[Dataset extract]

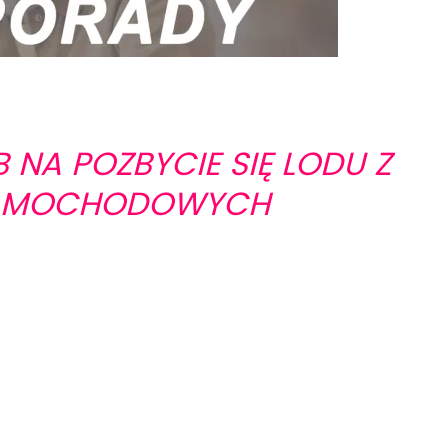
 NA POZBYCIE SIĘ LODU Z
SAMOCHODOWYCH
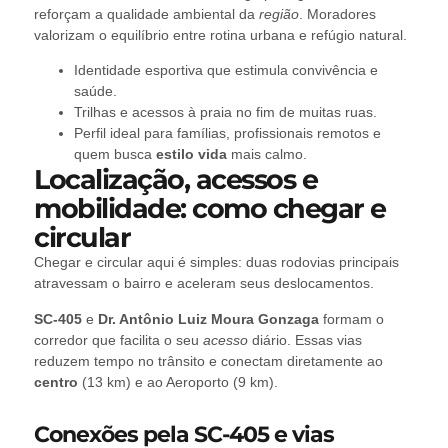
reforçam a qualidade ambiental da
região
. Moradores
valorizam o equilíbrio entre rotina urbana e refúgio natural.
Identidade esportiva que estimula convivência e
saúde.
Trilhas e acessos à praia no fim de muitas ruas.
Perfil ideal para famílias, profissionais remotos e
quem busca
estilo vida
mais calmo.
Localização, acessos e
mobilidade: como chegar e
circular
Chegar e circular aqui é simples: duas rodovias principais
atravessam o bairro e aceleram seus deslocamentos.
SC-405
e
Dr. Antônio Luiz Moura Gonzaga
formam o
corredor que facilita o seu
acesso
diário. Essas vias
reduzem tempo no trânsito e conectam diretamente ao
centro
(13 km) e ao Aeroporto (9 km).
Conexões pela SC-405 e vias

[/Dataset extract]

(Task details): Print only what lies in the material above starting at the line with "Localização, acessos e" and ending at the line with "diário. Essas vias", every line exactly as given.

(Task solution):
Localização, acessos e
mobilidade: como chegar e
circular
Chegar e circular aqui é simples: duas rodovias principais
atravessam o bairro e aceleram seus deslocamentos.
SC-405
e
Dr. Antônio Luiz Moura Gonzaga
formam o
corredor que facilita o seu
acesso
diário. Essas vias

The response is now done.